We know that fixed points are such points, where $x'$ = $x''$ = $0$.
Let's say we are given second order ODE $:$ $ x'' + sin(x) = C$
We can rewrite it into system of first order ODEs:
$ \begin{cases} x_1' = x_2 \\ x_2' = C – sin(x_1) \end{cases} $
Now, according to this equation fixed points occur at $sin(x_1) = C$
But if we take the first integral of the system we will find that $ \frac {(x_2)^2}{2} – cos(x_1) = C \cdot x_1 + Constant$
Now, points where $sin(x) = C$ don't satisfy the equation above (phase portrait confirms that). Yet the book claims that the fixed points are arrived from first equation.
Could you help wih my confusion?
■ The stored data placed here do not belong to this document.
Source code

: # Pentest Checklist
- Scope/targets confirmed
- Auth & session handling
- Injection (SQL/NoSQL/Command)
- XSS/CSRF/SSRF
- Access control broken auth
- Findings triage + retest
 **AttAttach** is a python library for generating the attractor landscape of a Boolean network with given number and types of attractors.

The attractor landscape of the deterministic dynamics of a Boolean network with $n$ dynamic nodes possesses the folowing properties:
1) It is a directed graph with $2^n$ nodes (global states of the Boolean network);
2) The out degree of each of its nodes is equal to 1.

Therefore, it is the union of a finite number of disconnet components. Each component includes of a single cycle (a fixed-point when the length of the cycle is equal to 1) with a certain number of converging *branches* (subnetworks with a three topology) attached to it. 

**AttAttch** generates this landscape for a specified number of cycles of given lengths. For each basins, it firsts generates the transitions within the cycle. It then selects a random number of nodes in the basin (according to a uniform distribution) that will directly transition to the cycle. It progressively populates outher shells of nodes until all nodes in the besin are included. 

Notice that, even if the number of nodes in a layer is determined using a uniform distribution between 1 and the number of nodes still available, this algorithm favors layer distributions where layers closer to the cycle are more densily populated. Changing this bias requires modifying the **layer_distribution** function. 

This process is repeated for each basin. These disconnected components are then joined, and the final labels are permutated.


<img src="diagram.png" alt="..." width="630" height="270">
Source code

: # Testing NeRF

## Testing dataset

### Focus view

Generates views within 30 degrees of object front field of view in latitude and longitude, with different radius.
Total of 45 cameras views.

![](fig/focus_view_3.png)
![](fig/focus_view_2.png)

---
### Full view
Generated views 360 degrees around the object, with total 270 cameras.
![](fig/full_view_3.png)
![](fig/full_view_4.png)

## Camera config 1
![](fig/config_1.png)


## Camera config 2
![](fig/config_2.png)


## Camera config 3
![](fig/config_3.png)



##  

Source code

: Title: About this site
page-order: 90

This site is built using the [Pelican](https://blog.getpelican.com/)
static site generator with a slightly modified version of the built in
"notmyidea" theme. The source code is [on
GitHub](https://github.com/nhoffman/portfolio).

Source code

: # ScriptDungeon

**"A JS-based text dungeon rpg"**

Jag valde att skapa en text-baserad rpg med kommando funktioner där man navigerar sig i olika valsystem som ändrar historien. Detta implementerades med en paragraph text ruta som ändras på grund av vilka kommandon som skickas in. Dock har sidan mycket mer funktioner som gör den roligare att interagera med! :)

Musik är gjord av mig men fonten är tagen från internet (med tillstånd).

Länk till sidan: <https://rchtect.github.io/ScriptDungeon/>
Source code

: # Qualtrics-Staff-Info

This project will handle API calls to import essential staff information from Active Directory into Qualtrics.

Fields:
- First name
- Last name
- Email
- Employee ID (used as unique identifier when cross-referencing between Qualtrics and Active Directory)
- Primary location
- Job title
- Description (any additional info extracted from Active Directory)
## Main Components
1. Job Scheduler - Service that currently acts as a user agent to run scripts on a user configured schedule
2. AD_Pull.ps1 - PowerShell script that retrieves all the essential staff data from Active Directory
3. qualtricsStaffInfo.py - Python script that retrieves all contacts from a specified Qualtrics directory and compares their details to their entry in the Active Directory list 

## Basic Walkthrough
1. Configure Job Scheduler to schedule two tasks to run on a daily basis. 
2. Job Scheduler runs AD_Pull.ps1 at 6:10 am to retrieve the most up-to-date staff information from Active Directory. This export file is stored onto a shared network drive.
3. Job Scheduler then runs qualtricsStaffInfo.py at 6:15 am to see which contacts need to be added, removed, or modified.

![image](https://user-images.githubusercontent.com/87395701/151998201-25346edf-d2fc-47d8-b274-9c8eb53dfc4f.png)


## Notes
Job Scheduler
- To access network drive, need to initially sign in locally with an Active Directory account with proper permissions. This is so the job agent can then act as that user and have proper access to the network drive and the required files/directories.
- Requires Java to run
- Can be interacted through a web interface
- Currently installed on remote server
Thanks
Best Answer
The fixed points occur when $\sin(x_1)=C$ and $x_2=0$. When those conditions are met, $x_1'$ and $x_2'$ are both 0. I'm placing a streamline plot with C=0.5 below.
As in Marcus's answer, I get that $U(x(t))= \frac{ x_2^2(t)}2 - C\, x_1(t) - \cos(x_1(t))$ is constant for any solution $x(t)$ of the differential equation (i.e $U(x)= \frac{ x_2^2}2 - C\, x_1 - \cos(x_1)$ is a first integral of the system). The fixed points of the ODE occur at the critical points of $U(x)$ which occur exactly when $\sin(x_1)=C$ and $x_2=0$.